27.06.2009

disney's ice parade

bu gün ismi şevki olan hımbıl bir kedi tarafından iki el kullanılarak kafamdan tutulmak suretiyle kafamdan ısırıldım.dostum cana ilen buna yaklaşık bir 10 saniye güldükten sonra fatma teyzeyle pazar çarşı, hayat pahalılığı ve işsizlik üzerine bir konuşmaya dalmışken, cana sıkılarak hadi bahçeye inip stenli ipkinsi sevelim dedi.adı ada olan yeni tanıştığım bu köpeğe stenli ipkins demek nedense o sınav kafasından çıkmış bünye ile biraz da hoşuma gitmişti.tanımadığım köpekleri aslında o kadar da sevmediğimi anladığımdan beri insanın kendisini tanımasının ne kadar engebeli bir süreç olduğunu düşünüp üzlüyorum.aynı zamanda ada diye köpek ismi olmaz,olamaz.
'iki kişinin ayakta durarak on dakikadan daha uzun bir süre konuşabilmesi için birbirlerini en az üç yıldır tanıyor olması gerekir'

geveze bir garson pişmemiş elma patateslerinden birini terastan aşağıya attığımı görüp 'hiç yakışıyor mu size hanfendi' diye yanıma geldiğinden beri o herkesin bana baktığı derin sesizlik anlarını çok seviyorum.'şovunun bir parçası olmaya memnuniyetle katılırım ama patatesleriniz hiç güzel pişmemişti ve küçücük bi patates için amma da yaygara yaptın arkadaşım' diyemedim.hatta sanırım ayağa kalkıp selam verdim orda bulunan küçük insan kalabalığına.insan bi kere tozunu yutmasın sahnenin her şovsal vakkada selam veresi gerliyor.

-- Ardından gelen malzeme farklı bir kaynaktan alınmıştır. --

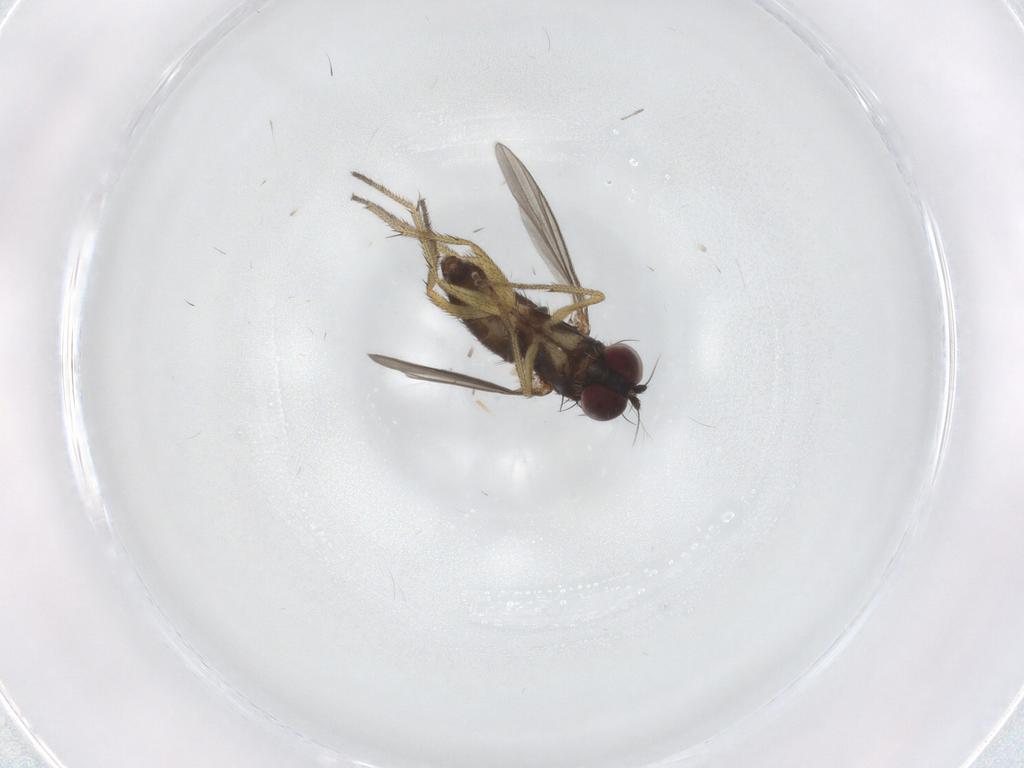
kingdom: Animalia
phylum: Arthropoda
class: Insecta
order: Diptera
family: Dolichopodidae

biri beni gersin o da sensin diyerek sevgiyle kucaklamak istediğim kimse kalmazsa ne yapacağımı düşünmek için bir dakikalık meditasyon yapmaya gidiyorum.huzur güneşe selamda.

*olağanca suratsızlığıma rağmen benimle birlikte 6 saat boyunca hiç sıkılmadan bekleyen sevgili kuzenim soner ve dünya tatlısı eşi öyküye minnetler meclisinden sevgilerle.